[Data lines]
━━━━━━

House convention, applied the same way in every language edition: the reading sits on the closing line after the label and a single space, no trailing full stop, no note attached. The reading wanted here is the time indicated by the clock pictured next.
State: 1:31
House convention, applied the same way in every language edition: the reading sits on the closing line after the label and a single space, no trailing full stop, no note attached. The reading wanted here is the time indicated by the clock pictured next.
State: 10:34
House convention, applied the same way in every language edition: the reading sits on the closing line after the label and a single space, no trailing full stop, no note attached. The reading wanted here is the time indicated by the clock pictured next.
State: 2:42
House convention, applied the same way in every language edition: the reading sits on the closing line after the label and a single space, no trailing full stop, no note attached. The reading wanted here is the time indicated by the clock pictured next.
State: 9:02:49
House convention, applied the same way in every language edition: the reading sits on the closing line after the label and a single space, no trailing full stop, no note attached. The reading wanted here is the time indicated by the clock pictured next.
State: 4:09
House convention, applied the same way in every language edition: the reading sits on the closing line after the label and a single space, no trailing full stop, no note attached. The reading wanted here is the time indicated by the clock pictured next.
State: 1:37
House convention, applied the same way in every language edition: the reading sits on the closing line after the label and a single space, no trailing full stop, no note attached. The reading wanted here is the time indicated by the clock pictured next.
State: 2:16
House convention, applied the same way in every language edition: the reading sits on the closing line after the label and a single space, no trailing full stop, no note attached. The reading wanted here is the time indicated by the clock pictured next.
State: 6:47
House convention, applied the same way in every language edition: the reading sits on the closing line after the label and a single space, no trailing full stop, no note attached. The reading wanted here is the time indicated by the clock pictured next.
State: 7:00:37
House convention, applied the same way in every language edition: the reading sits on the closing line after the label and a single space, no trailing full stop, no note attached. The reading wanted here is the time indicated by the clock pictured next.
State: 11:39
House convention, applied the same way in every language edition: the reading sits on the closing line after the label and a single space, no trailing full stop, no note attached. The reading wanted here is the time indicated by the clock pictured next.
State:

━━━━━━

**PROBLEM DESCRIPTION**. Which lines in the records contain the string "State"? Show each of them in full.

**OUTPUT OF THE EXERCISE**.
State: 1:31
State: 10:34
State: 2:42
State: 9:02:49
State: 4:09
State: 1:37
State: 2:16
State: 6:47
State: 7:00:37
State: 11:39
State:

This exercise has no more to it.